• Academic Technology

Blended Learning – What’s in a Name?

Hybrid learning, collaborative learning, blended learning, integrated online learning – all terms that are being used to try and define the ways in which universities, schools and colleges are working to rethink the design and delivery of their courses to suit the needs of an increasingly digitally-savvy student audience.

This integration of traditional classroom-based teaching and technologically-enhanced learning methods was highlighted in the latest edition of the Horizon Report as a ‘fast trend’ – one that will drive change in the higher education sector in the next 1 -2 years as schools seek to take advantage of the possibilities blended approaches offer around enhancing collaboration, honing students’ digital literacies, and providing more engaging learning environments.

If you talk to students directly about their educational experiences, though, you’ll be hard pressed to hear them use a term like ‘blended learning’ or any of the variants. For today’s digital natives, the need to have a ‘blend’ of online and real-world teaching and learning approaches seems so obvious as to almost not warrant comment. We’ve heard from students who consider that academics who aren’t using tools like lecture capture or their university’s virtual learning environment (VLE) or learning management system (LMS) are ‘behind the times’.
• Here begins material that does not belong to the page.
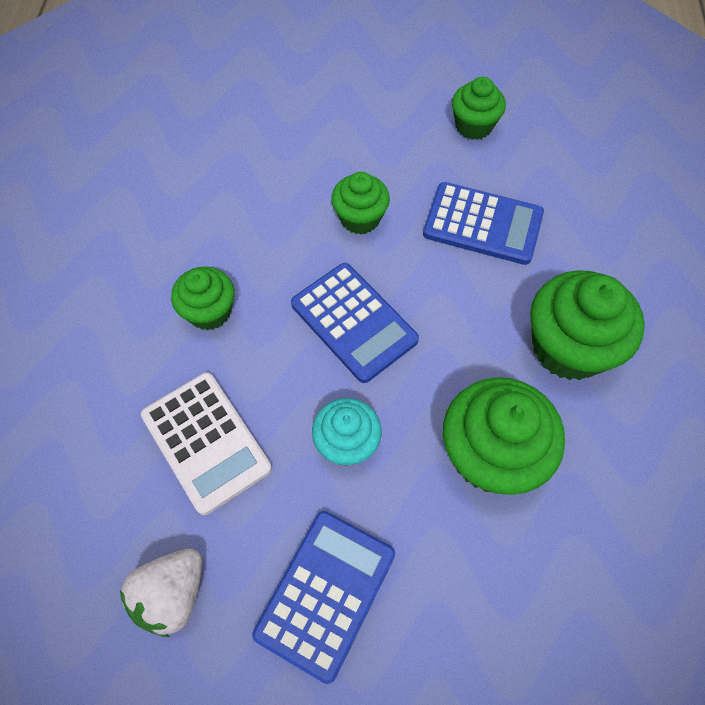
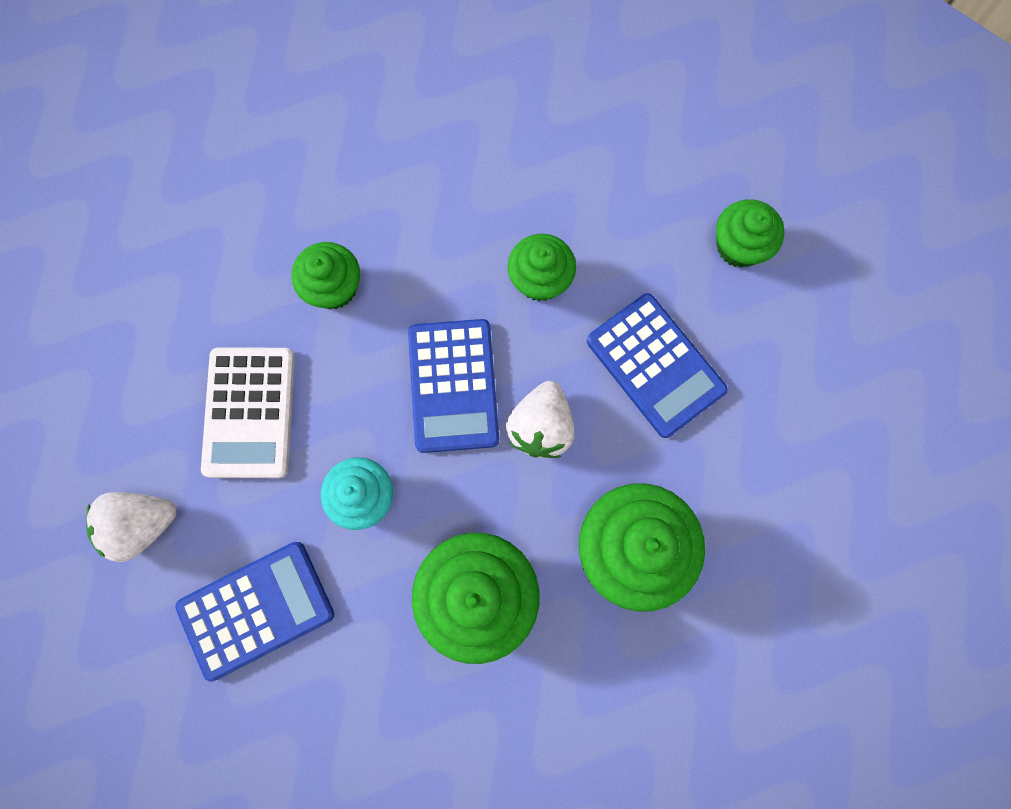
camera: 35 degrees right, 15 degrees up
none -> white strawberry [506,381,574,458]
The challenge this poses for institutions is in making sure all of their staff are equipped to complement their face-to-face teaching methods with online analogues such as recorded lecture content and flipped classroom clips. Gearing up hundreds of staff to be able to operate in a blended teaching environment is no small feat, and while technologies like ours are designed to make some of these transitions as easy as possible, at first it can feel like a culture shift.

But – the move towards blended learning doesn’t necessarily have to be a top-down approach.

While students don’t talk about blended learning, more often than not they’re doing it themselves, almost by default.

In a recent guest post on our blog, Daniel Doyle, a student at Newcastle University, details the ways in which he and his classmates use a real-world study group to review recorded lectures and other digital material – completely reversing the old practice of students discussing classroom lectures online after they’ve attended.

Digital collaboration of almost all kinds have become commonplace among students we’ve spoken to, connecting after a lecture or seminar using Facebook and Whatsapp – in addition to accessing material online through their institution’s VLE.

For universities that want to create blended approaches that really engage, it may well be worth taking some time to learn from the people who will use the blend in the first place. Just be aware those students might not put a specific name to it – they might just call it… learning.